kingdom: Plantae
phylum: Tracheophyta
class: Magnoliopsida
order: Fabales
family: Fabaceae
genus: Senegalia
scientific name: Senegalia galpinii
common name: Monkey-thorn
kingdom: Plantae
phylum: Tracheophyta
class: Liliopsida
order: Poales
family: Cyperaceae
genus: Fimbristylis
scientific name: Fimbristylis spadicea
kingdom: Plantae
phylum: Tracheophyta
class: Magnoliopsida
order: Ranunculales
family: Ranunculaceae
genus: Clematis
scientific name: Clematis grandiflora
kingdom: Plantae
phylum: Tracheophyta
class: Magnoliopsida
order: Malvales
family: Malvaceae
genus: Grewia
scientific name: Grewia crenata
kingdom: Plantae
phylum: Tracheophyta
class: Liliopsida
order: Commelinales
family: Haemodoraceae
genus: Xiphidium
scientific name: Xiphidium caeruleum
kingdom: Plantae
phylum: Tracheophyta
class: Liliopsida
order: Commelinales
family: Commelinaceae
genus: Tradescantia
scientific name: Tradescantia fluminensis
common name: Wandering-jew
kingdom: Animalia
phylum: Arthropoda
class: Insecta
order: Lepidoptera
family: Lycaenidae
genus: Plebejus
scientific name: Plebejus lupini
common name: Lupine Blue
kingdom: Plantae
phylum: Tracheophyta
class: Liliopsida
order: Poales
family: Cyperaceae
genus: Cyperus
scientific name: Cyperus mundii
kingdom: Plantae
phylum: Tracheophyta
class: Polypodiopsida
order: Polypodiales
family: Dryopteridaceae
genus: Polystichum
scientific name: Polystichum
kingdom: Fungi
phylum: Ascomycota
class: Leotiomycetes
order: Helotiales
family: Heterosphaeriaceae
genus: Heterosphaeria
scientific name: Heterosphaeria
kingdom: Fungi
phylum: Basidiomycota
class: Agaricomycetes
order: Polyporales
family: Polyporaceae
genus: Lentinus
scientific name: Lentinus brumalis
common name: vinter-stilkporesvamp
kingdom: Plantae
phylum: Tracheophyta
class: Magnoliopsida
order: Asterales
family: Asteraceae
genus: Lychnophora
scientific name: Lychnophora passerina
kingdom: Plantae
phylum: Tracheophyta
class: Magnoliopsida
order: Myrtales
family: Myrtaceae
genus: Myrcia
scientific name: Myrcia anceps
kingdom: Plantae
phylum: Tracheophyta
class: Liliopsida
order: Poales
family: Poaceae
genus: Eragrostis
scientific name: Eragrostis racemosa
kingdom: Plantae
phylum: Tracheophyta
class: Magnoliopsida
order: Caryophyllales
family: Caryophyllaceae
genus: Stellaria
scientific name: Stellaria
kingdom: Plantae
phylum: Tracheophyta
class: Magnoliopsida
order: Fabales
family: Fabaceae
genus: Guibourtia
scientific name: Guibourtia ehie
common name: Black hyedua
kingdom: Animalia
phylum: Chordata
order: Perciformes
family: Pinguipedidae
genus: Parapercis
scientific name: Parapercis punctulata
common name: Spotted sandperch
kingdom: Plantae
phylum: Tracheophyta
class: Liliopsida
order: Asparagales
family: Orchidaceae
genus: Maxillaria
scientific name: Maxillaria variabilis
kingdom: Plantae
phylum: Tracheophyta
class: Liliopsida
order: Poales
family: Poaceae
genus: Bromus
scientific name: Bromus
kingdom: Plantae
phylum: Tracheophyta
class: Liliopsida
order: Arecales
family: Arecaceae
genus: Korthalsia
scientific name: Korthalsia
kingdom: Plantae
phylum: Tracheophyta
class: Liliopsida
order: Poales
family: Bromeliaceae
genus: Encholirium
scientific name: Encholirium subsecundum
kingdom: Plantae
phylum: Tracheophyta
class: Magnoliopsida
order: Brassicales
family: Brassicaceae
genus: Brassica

**ESERCIZIO PROPOSTO**. Riscrivi il tratto che va dalla riga contenente "family: Haemodoraceae" fino a quella contenente "common name: Wandering-jew", sostituendo "scientific name" con "species" e lasciando tutto il resto invariato.

**SOLUZIONE**.
family: Haemodoraceae
genus: Xiphidium
species: Xiphidium caeruleum
kingdom: Plantae
phylum: Tracheophyta
class: Liliopsida
order: Commelinales
family: Commelinaceae
genus: Tradescantia
species: Tradescantia fluminensis
common name: Wandering-jew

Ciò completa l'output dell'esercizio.